Excerpted passage:
** begin **

Oduduwa is believed to have entered Yoruba life about 900 years ago. According to early historians, Oduduwa was an exiled prince of a foreign people who left his homeland with a retinue and journeyed south, subsequently settling among the aboriginal Yoruba at some point in the 12th century.

Oduduwa is said to have brought the Yoruba religion with him when he came. This faith system was so important to him and his followers that it is said to have been the cause of their exodus in the first place.

Historical accounts say that the time and length of his reign are not certain but the Oduduwa is believed to be as old as time itself.

Oduduwa was not only the first ruler of a unified Ife, but also the progenitor of various independent royal dynasties in Yorubaland, and is today venerated as “the hero, the warrior, the leader, and father of the Yoruba race”.

Oduduwa had only one son whose name was ‘OKANBI’ alias ‘Idekoserake’. Okanbi, in turn, gave birth to seven children: the first of them being two princesses after which came five princes.

The location of Oduduwa’s land of origin is a matter of some debate. The popular opinions of a number of the Yoruba claim that he was a prince of Mecca. It was supposedly the persecution of the Muslim elite of the city that caused him and his fellow animists to leave Arabia.

However, there is another school of thought among some Yoruba historians claiming that Oduduwa came from the East. These Yoruba historians are more specific and claim that Oduduwa first settled on a hill East of the valley over-looking the native Yoruba settlements.

Either way, it is now considered a historical fact that Oduduwa and his fellow settlers were outsiders from elsewhere that were absorbed by the aborigines of Ife.

** end **

Task 1:
According to the passage on Oduduwa, what caused him and his fellow animists to leave Arabia, in the view of those who claim he was a prince of Mecca?
The text and the records have no connection to each other.

(Entries drawn from a collection)
** begin **

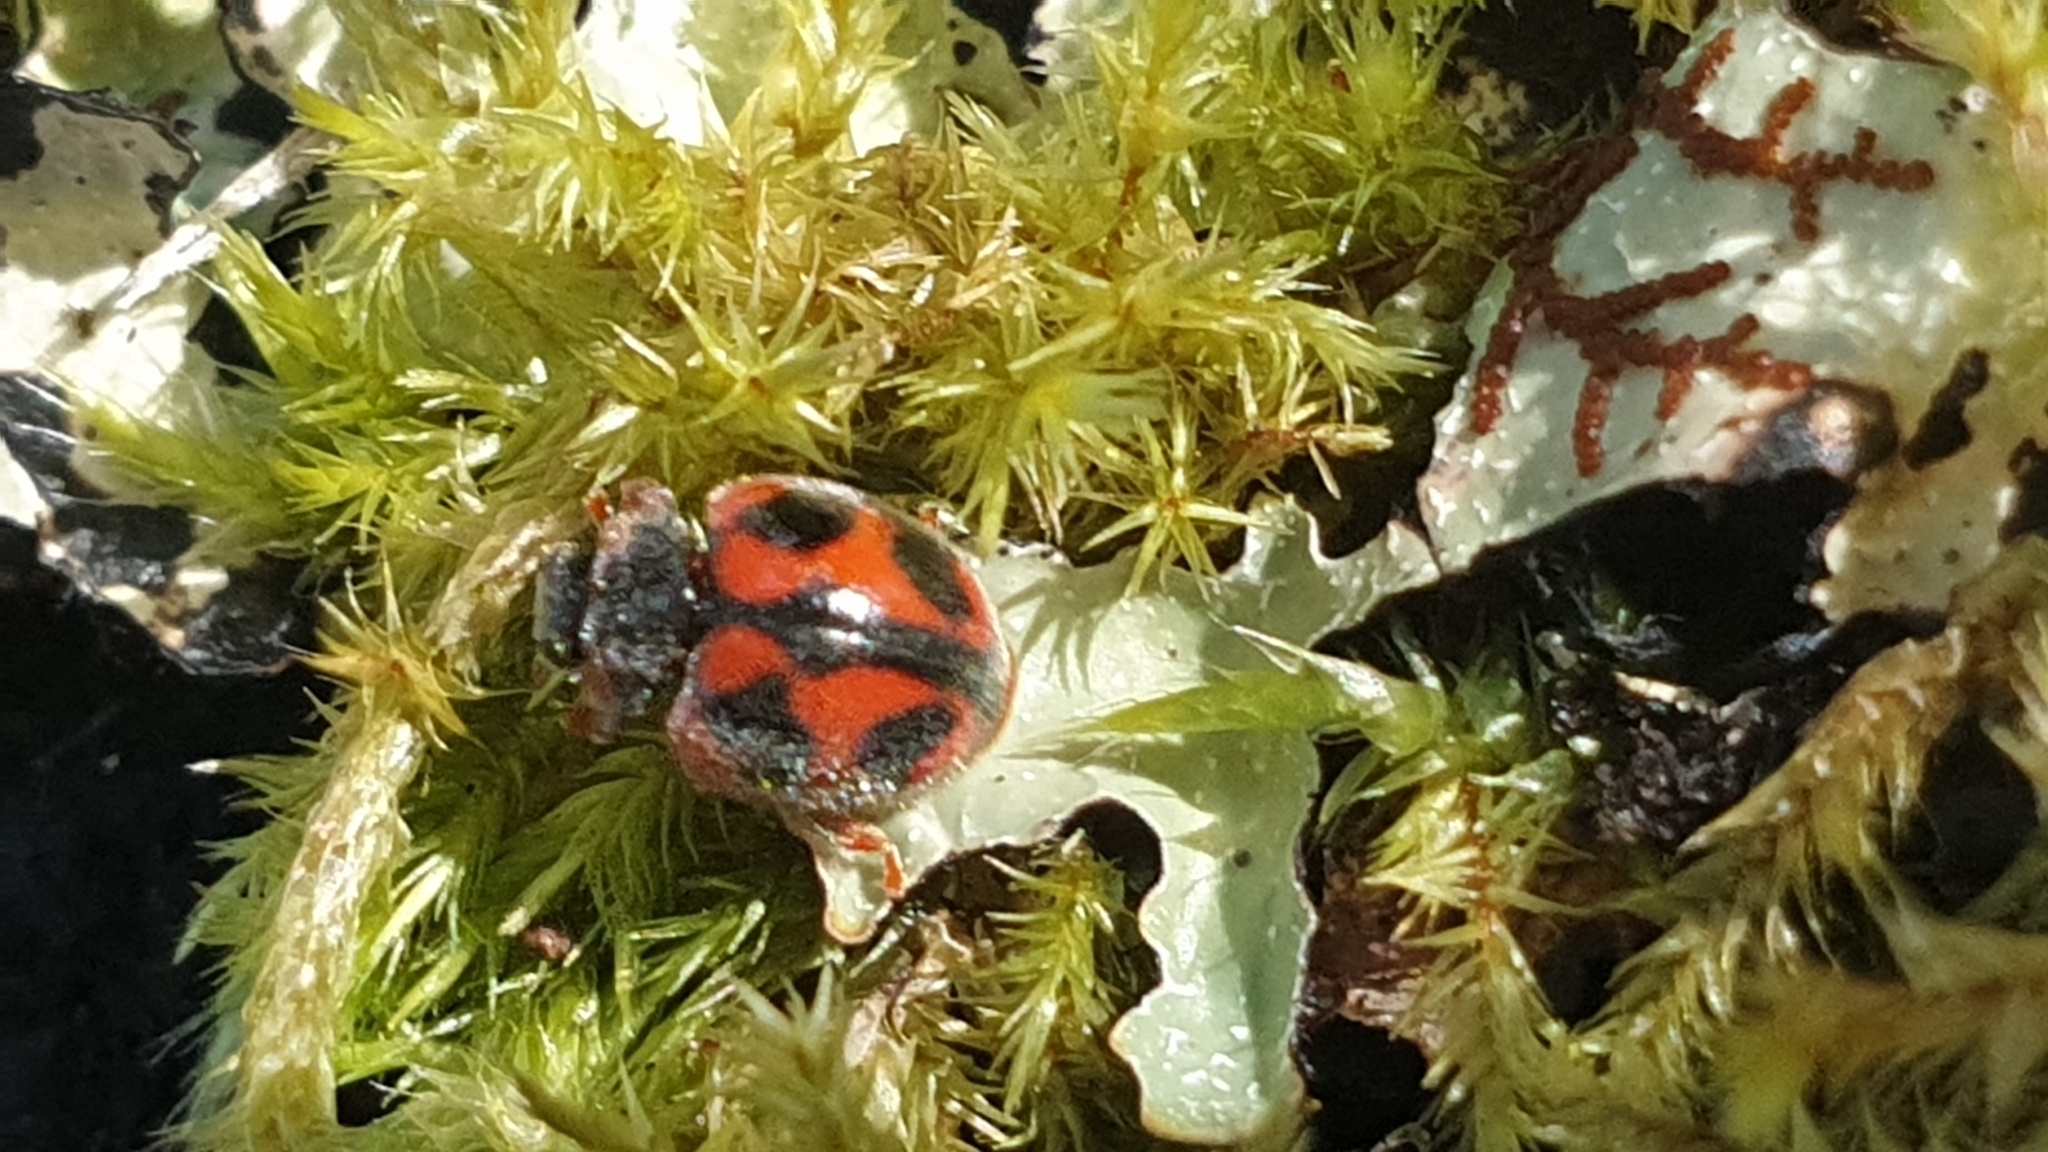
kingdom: Animalia
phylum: Arthropoda
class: Insecta
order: Coleoptera
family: Coccinellidae
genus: Novius
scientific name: Novius cardinalis
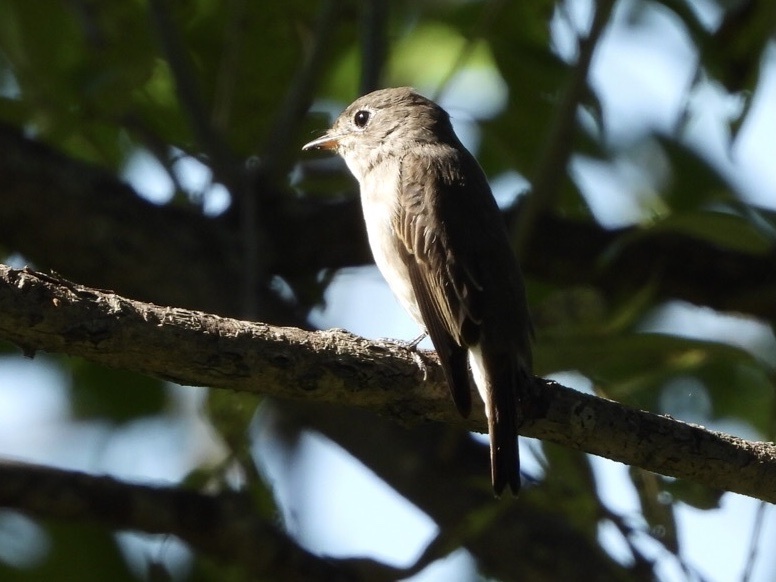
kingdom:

** end **

Task 2:
In the records, swap "scientific name" for "binomial" across the stretch from the line containing "phylum: Arthropoda" through the end of the records, and write out those lines with nothing else changed. Leave the pictures out.

Exercise result 1:
The persecution of the city's Muslim elite supposedly caused Oduduwa and his fellow animists to leave Arabia.

Exercise result 2:
phylum: Arthropoda
class: Insecta
order: Coleoptera
family: Coccinellidae
genus: Novius
binomial: Novius cardinalis
kingdom:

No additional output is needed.